> Records supplied
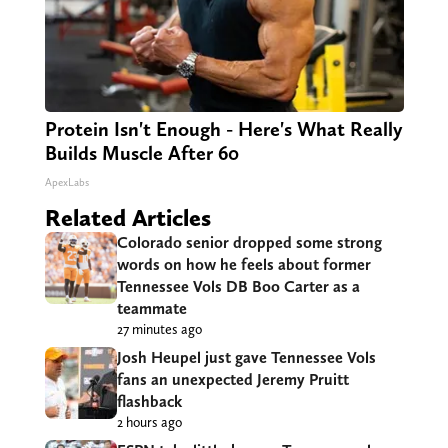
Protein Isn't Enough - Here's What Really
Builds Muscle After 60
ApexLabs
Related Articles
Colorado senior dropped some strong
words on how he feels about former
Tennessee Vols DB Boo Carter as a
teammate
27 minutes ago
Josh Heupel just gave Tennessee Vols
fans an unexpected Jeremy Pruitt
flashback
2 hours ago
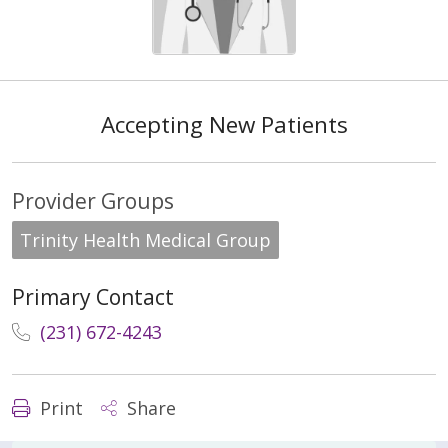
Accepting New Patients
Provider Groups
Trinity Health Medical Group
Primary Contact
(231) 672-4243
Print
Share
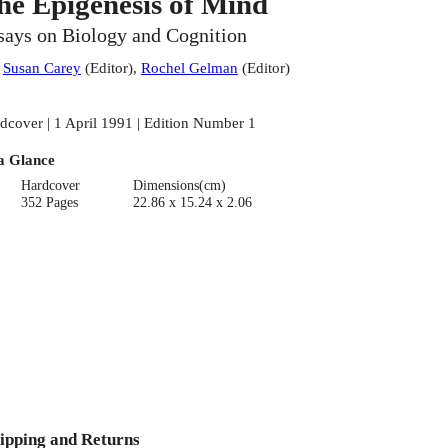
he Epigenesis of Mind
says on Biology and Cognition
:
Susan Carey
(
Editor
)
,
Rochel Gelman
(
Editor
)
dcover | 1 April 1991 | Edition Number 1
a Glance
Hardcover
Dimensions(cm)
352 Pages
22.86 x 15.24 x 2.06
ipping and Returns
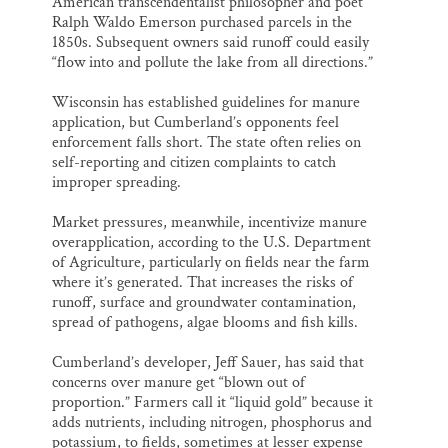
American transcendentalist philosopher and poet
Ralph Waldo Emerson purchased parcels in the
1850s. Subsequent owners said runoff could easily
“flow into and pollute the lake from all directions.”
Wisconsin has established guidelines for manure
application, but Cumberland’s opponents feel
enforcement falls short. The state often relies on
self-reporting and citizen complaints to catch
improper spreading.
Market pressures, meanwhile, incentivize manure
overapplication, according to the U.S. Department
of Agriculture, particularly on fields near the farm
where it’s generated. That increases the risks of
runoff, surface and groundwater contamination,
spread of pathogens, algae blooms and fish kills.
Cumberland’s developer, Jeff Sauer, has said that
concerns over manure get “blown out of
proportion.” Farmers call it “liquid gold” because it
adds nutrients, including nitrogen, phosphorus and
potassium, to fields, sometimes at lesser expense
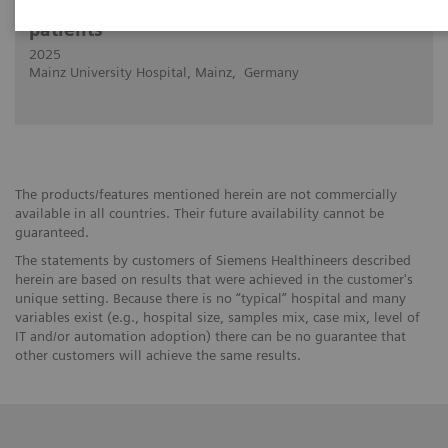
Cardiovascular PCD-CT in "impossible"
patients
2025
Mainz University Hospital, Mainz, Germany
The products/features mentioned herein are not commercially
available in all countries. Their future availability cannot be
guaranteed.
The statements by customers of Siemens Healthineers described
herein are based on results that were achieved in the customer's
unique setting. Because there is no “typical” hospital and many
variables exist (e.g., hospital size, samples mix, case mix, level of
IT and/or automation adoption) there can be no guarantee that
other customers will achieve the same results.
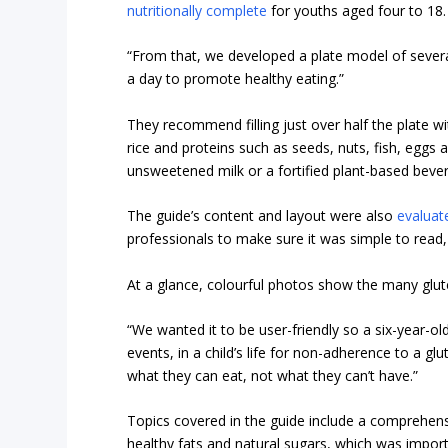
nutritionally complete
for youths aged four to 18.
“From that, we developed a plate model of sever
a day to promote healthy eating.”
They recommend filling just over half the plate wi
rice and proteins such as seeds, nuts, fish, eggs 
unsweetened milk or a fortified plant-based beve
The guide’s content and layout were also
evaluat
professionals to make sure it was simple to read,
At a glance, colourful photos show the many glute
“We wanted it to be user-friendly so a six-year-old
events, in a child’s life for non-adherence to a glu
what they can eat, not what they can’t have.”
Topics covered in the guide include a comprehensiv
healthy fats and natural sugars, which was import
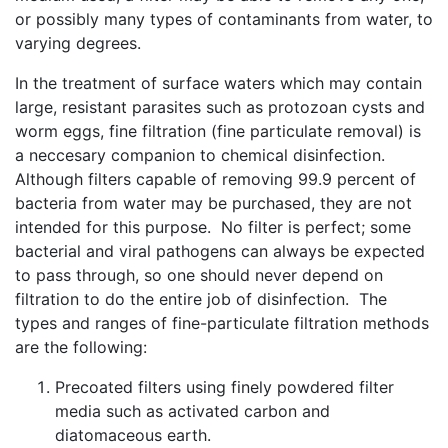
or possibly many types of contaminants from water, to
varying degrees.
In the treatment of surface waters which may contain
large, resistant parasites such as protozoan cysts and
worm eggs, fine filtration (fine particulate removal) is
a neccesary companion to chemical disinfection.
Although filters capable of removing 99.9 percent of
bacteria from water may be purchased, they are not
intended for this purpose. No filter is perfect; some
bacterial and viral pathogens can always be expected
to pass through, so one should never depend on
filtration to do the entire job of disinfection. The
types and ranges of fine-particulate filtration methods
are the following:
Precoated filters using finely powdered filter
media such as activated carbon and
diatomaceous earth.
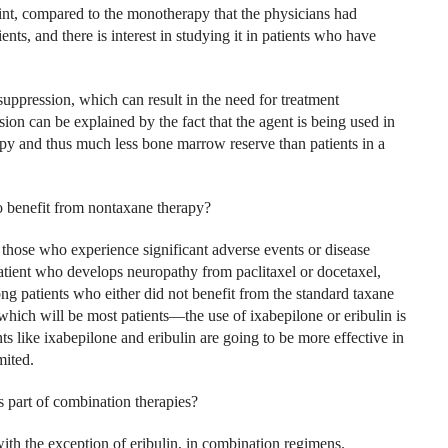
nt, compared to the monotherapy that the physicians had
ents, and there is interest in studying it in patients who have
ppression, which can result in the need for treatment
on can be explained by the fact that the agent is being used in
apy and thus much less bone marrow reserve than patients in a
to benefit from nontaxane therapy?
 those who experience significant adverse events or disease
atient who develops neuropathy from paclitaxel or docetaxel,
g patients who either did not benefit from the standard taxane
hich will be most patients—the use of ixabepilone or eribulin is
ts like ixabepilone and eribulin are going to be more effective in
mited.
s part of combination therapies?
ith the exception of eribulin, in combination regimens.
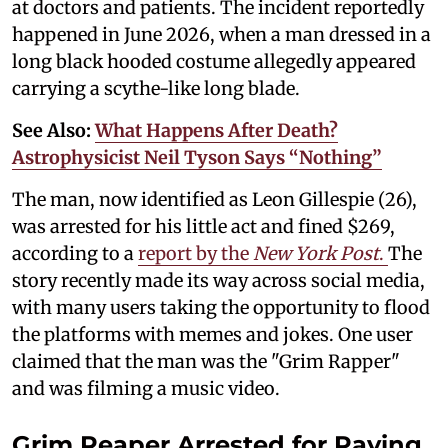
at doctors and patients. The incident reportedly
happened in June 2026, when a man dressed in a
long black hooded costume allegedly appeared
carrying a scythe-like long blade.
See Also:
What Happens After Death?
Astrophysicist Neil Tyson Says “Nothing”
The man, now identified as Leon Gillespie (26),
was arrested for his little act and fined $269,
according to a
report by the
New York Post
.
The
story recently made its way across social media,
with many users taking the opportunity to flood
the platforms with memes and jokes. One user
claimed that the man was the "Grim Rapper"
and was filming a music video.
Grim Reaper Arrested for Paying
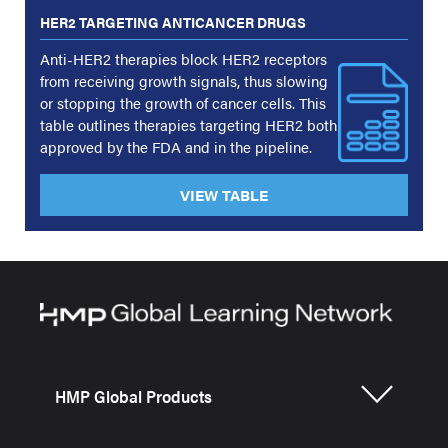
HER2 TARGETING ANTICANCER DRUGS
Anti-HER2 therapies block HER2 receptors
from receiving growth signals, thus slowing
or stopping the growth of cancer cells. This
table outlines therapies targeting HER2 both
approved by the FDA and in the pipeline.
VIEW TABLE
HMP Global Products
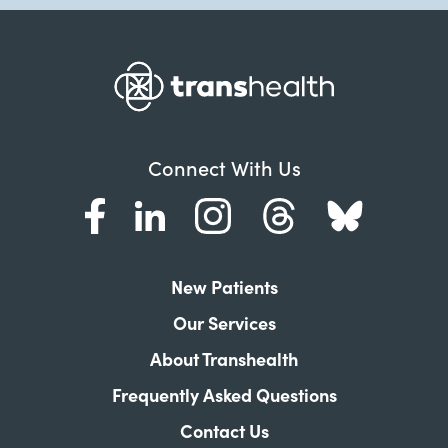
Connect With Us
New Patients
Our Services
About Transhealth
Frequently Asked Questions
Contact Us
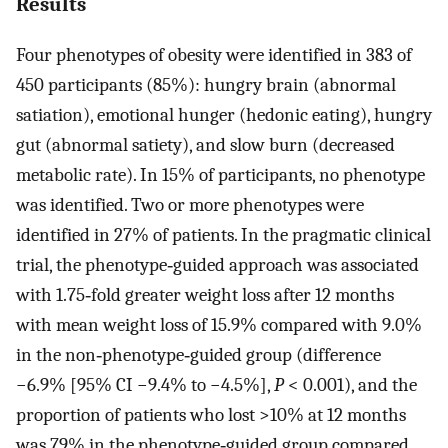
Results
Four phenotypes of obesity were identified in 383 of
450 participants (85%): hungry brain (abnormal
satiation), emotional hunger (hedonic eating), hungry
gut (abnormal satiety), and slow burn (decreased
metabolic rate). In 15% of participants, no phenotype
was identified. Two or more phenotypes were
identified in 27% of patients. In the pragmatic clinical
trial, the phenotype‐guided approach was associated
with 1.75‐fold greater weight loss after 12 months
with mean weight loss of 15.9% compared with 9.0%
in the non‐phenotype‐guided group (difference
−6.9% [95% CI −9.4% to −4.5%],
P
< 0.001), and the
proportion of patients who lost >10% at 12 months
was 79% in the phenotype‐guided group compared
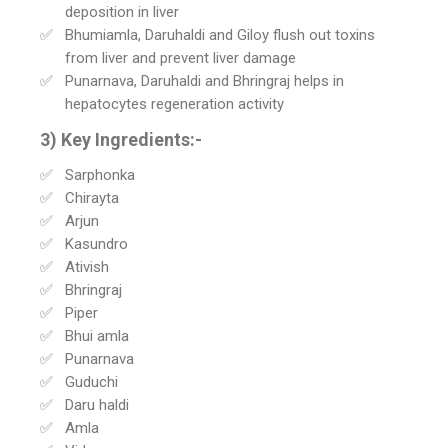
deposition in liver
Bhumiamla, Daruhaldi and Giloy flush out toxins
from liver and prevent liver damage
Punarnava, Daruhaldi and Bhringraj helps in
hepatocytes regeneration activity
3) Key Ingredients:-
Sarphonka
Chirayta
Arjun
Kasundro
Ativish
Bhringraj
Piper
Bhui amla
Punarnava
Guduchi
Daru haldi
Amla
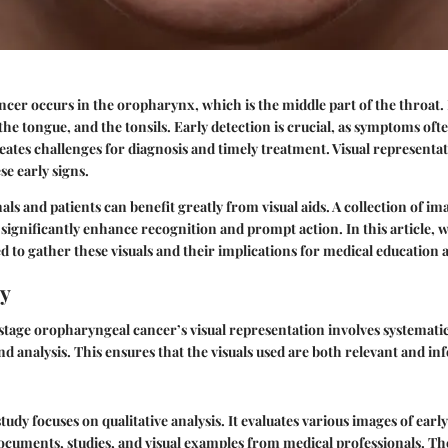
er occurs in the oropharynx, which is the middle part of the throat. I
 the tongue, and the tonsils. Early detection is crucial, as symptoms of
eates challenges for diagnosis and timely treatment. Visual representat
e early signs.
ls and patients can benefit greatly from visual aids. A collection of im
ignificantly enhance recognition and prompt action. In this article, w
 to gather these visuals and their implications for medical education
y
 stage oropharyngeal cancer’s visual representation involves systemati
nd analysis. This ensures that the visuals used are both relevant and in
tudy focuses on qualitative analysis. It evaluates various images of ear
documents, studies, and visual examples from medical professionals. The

> Work order
Take from the material every line that holds "media".

> Response to this exercise
media such as activated carbon and
story recently made its way across social media,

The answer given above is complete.